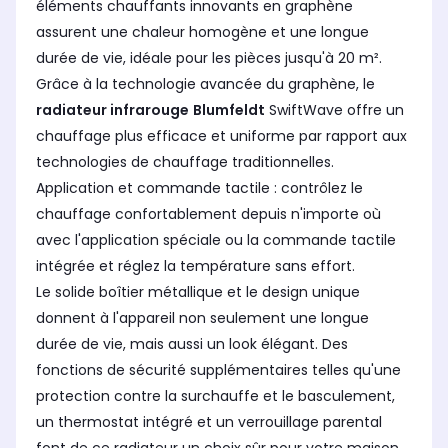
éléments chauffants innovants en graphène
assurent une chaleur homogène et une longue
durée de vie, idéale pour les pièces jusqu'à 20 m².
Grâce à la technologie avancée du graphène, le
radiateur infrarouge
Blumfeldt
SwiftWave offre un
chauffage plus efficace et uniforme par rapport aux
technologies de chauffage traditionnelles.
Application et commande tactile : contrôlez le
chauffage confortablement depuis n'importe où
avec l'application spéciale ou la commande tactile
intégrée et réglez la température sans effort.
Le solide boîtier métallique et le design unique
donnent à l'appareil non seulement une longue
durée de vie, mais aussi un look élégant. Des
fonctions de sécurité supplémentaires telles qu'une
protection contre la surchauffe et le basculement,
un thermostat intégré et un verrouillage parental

---

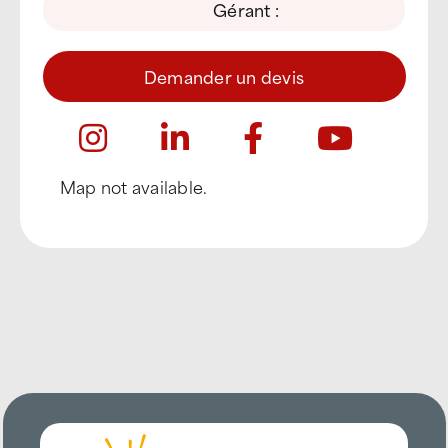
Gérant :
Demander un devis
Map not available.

◆ EXERCISE AIM ◆
Could you set down, word for word, only the lines above from the line with "durée de vie, idéale" to the line with "intégrée et réglez", including both?

◆ COMPLETED TASK ◆
durée de vie, idéale pour les pièces jusqu'à 20 m².
Grâce à la technologie avancée du graphène, le
radiateur infrarouge
Blumfeldt
SwiftWave offre un
chauffage plus efficace et uniforme par rapport aux
technologies de chauffage traditionnelles.
Application et commande tactile : contrôlez le
chauffage confortablement depuis n'importe où
avec l'application spéciale ou la commande tactile
intégrée et réglez la température sans effort.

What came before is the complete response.